ŞAVŞAT: Önemli geçiş yolları üzerinde bulunan Şavşat ilçesinin en önemli alanları Sahara Karapol milli parkı yaylası, Şavşat kalesi, Tibeti Kilisesi, Aşiyan yayla ve gölleridir. 9.yy’da kurulmuş olan Maden Köyündeki otantik ahşap evler görülmeye değerdir.
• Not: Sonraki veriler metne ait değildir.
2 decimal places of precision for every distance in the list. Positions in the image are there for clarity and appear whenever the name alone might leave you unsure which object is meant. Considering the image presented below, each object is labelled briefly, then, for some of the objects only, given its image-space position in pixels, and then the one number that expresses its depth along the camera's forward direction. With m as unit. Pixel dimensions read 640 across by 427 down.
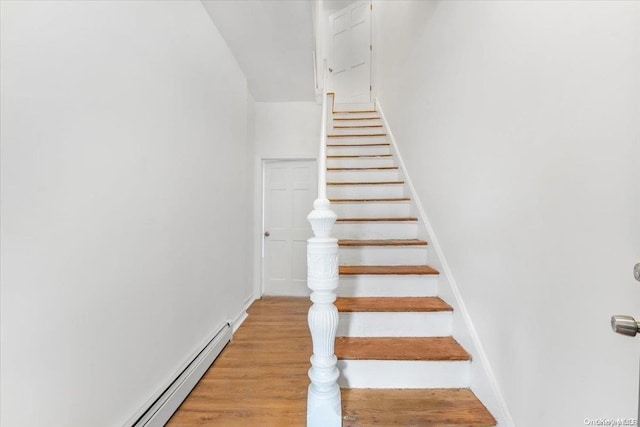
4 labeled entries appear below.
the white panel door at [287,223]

Derin vadiler, balta girmemiş doğal ormanlar buzul gölleri, fauna ve flora zenginliği etkileyicidir.
YUSUF ELİ: İlçe önce Erzurum’a bağlanmış sonraki yıllarda, Artvin’e sonra yine Erzurum’a 1950’de tekrar Artvin’e bağlanmış. Çok defa el değiştirmiş olan Yusuf eli ilçesi Altıparmak dağları, Kaçkar dağları, Dilberdüzü ve Olgunlar yaylaları, vadileri, dereleri ve nehirleri ile muhteşem bir doğaya sahiptir. Bu bölge rafting ve doğa yürüyüşleri için çok uygundur. Bölgenin en dikkat çekici kiliseleri Barhal Kilisesi, İşhan Kilisesi ve Dört Kilise’dir.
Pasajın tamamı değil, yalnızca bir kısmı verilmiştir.